The mining and logging sector had 100 more jobs in October 2009. The sector has added 400 workers since October 2008 because of hiring in the coal mining industry.
The construction sector rose by 100 positions in October 2009. Since October 2008, employment in the construction sector has fallen by 17,600 jobs.
The state’s other services sector, which includes such establishments as repair and maintenance businesses, personal and laundry services, religious organizations and civic and professional organizations, fell by 2,200 positions in October 2009. This sector had 2,600 fewer jobs in October 2009 than in October 2008.
Kentucky’s manufacturing sector lost 2,000 jobs in October 2009. Compared to October 2008, jobs in the sector plummeted by 32,900.
“This marks the 16th time in the last 17 months industrial employment has fallen. Job losses are attributed to the durable goods subsector, which is indicative of layoffs at a number of automobile parts manufacturers, and the closings of another automobile parts producer and a durable goods plant,” Detzel said.
The educational and health services sector dropped by 400 jobs in October 2009. The sector had 600 more workers in October 2009 than October 2008. This sector includes private and nonprofit establishments that provide either education and training or health care and social assistance to their clients.
“The employment losses were evenly distributed between educational services enterprises and health care and social assistance businesses.
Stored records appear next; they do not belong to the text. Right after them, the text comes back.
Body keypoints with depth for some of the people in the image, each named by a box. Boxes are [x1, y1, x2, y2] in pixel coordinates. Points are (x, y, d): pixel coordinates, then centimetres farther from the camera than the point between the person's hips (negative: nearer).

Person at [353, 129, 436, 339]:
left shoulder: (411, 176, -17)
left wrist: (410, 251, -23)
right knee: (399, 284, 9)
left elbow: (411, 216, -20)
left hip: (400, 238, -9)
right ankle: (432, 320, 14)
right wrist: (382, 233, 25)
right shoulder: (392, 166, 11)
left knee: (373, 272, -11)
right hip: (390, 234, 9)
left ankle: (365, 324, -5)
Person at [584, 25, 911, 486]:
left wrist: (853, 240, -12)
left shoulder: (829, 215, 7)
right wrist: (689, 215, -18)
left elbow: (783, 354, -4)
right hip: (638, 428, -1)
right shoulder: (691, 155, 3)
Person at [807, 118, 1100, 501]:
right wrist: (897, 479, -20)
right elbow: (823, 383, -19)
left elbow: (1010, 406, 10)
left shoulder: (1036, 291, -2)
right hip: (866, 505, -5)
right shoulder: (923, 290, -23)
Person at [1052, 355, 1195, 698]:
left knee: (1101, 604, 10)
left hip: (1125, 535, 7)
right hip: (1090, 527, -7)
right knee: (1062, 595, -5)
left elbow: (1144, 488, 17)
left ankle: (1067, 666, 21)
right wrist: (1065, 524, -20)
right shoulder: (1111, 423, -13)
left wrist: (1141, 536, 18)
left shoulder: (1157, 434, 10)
The decrease in the number of jobs in the educational services industry is a sign of budget constraints and declines in endowment funds during difficult economic times,” Detzel said.
The information sector dropped by 100 positions in October 2009. This segment, which includes firms involved in publishing, Internet activities, data processing, broadcasting and news syndication, has decreased by 700 positions since October 2008.
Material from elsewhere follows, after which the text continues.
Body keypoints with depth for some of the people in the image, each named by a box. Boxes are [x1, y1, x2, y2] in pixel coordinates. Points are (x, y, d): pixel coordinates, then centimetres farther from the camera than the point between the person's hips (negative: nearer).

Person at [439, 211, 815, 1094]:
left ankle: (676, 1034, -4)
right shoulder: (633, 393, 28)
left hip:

The U.S. Bureau of Labor Statistics’ monthly estimate of the number of employed Kentuckians for October 2009 was 1,838,433 on a seasonally adjusted basis. This figure is down 3,635 from the 1,842,068 employed in September 2009, and down 71,458 from the 1,909,891 employed in October 2008.
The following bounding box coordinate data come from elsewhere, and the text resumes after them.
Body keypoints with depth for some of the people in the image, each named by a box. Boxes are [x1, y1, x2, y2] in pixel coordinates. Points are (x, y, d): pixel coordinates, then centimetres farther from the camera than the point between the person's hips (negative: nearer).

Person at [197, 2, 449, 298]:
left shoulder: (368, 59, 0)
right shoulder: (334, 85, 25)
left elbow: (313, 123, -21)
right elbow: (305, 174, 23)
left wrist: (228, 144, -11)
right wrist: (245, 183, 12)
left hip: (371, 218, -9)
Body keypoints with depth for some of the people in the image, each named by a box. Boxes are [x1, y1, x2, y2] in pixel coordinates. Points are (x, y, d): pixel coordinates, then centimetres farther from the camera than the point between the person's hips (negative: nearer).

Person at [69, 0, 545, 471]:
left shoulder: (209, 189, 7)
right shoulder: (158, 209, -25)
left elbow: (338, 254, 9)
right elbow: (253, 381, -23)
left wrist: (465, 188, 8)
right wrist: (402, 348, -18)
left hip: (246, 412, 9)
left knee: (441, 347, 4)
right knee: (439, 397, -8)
The monthly estimate of the number of unemployed Kentuckians for October 2009 was 232,488, up 6,843 from the 225,645 Kentuckians unemployed in September 2009, and up 91,330 from the 141,158 unemployed in October 2008.
The monthly estimate of the number of Kentuckians in the civilian labor force for October 2009 was 2,070,921. This figure is up 3,208 from the 2,067,713 recorded in September 2009, and up 19,872 from the 2,051,049 recorded in October 2008.
Civilian labor force statistics include non-military workers and unemployed Kentuckians who are actively seeking work. They do not include unemployed Kentuckians who have not looked for employment within the past four weeks.
Kentucky’s statewide unemployment rate and employment levels are seasonally adjusted. Employment statistics undergo sharp fluctuations due to seasonal events, such as weather changes, harvests, holidays and school openings and closings. Seasonal adjustments eliminate these influences and make it easier to observe statistical trends. However, because of the small sample size, county unemployment rates are not seasonally adjusted.